I say go with hvor2's suggestion: Have a list of active spells for each player, and check them each frame.
Offline rolz

Junior Member




Chief Technopolitan


« Reply #5 - Posted 2005-11-23 17:47:57 »

I'd suggest processing delayed/repeating events in the same thread which processes game events.
But you still can use java.util.Timer (one timer per all delayed effects) if the game engine works fine with multiple threads. Why not ?

Offline ryanm

Senior Member


Projects: 1


Used to be bleb


« Reply #6 - Posted 2005-11-23 18:38:01 »

if the game engine works fine with multiple threads. Why not ?

Thread scheduling is dependant on the underlying system, so what works on your development box may not work anywhere else. Also, bugs introduced by multithreading can be right bugger to find and fix, due to this inherent unpredictability.

IMO, threading should be avoided except where you absolutely have to use it, like in the cases above, or when you are completely sure about what you're doing, and there is zero doubt of the benefits.
Offline Ask_Hjorth_Larsen

Junior Member




Java games rock!


« Reply #7 - Posted 2005-12-06 04:08:48 »

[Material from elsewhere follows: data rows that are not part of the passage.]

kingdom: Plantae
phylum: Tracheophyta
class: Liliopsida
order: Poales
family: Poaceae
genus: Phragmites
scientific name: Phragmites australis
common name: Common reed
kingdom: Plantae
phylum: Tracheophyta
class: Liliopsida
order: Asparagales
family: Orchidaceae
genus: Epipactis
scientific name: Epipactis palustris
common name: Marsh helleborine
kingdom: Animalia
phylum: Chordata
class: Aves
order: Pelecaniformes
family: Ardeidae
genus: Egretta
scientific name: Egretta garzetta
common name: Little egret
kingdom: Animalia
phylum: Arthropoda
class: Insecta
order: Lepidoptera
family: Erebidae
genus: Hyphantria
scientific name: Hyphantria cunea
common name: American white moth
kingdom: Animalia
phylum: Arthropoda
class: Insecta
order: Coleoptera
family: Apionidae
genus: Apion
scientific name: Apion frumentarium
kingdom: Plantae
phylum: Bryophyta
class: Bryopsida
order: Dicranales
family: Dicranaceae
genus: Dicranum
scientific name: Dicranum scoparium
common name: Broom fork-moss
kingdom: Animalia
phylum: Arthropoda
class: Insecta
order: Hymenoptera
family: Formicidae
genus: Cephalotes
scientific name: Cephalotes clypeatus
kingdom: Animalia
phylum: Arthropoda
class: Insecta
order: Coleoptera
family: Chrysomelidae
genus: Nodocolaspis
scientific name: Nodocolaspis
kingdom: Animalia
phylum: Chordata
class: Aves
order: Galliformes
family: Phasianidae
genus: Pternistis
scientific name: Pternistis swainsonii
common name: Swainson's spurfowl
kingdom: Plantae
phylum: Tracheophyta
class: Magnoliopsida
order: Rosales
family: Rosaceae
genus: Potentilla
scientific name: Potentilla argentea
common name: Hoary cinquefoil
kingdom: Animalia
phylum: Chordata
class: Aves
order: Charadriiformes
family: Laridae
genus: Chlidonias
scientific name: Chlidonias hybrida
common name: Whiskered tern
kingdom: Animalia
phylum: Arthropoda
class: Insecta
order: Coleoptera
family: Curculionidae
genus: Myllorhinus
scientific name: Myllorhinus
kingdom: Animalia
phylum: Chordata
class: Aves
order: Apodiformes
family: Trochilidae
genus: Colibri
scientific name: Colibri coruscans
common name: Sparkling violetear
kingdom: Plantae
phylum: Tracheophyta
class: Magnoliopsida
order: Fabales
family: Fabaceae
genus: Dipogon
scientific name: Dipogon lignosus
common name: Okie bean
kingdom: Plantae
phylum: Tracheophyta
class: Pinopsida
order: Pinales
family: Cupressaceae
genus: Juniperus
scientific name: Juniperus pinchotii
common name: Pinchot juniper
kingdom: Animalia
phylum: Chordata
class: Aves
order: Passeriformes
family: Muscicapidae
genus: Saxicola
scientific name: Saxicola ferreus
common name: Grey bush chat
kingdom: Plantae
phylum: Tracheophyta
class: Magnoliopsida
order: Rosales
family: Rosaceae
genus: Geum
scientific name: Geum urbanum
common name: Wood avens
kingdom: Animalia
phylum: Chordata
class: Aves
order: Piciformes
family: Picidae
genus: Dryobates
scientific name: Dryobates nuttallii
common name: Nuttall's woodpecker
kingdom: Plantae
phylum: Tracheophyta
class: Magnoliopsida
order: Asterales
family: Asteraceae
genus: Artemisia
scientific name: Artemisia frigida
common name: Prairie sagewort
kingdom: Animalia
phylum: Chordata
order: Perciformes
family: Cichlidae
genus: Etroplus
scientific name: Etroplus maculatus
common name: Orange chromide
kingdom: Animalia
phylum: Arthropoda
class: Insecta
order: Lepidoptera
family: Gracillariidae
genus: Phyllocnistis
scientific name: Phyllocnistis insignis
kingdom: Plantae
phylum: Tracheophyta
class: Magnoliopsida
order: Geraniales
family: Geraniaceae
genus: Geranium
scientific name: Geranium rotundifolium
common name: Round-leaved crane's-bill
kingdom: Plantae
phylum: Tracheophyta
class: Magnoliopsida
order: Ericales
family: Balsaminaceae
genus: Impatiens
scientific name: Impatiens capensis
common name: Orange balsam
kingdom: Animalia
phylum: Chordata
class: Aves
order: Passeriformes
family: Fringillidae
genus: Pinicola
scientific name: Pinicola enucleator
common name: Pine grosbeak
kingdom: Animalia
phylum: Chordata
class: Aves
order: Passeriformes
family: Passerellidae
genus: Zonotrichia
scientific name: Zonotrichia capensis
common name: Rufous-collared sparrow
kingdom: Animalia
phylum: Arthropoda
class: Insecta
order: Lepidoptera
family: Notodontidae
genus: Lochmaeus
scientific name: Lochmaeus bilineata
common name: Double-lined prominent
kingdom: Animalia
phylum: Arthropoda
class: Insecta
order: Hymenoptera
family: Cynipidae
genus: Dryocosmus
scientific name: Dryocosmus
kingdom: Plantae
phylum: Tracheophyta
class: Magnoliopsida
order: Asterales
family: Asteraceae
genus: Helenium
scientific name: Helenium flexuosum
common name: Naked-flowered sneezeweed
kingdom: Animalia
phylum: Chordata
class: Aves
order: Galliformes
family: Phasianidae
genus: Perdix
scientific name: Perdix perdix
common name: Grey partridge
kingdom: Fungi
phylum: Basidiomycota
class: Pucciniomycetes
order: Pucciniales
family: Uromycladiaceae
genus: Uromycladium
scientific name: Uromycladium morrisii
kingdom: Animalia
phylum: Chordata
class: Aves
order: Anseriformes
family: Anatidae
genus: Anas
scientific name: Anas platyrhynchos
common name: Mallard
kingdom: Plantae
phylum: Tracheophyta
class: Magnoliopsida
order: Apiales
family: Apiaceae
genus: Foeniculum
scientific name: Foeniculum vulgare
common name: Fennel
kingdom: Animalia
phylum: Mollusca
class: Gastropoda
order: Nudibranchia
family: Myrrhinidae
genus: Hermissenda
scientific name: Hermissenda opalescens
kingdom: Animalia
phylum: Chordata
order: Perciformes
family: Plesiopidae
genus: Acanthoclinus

Never use threads for this kind of thing. You cannot predict how much time a thread will waste after each sleep or yield. If you want to change stuff in the game from the thread, those things must be synchronized or you will undoubtedly introduce subtle bugs that show randomly, ruining the game. You should either poll each time-dependent thing each frame, or implement a sort of queue which manages them by sorting them at insertion time, then polling the foremost entry for when it should be executed (this is more efficient if lots of stuff is going on).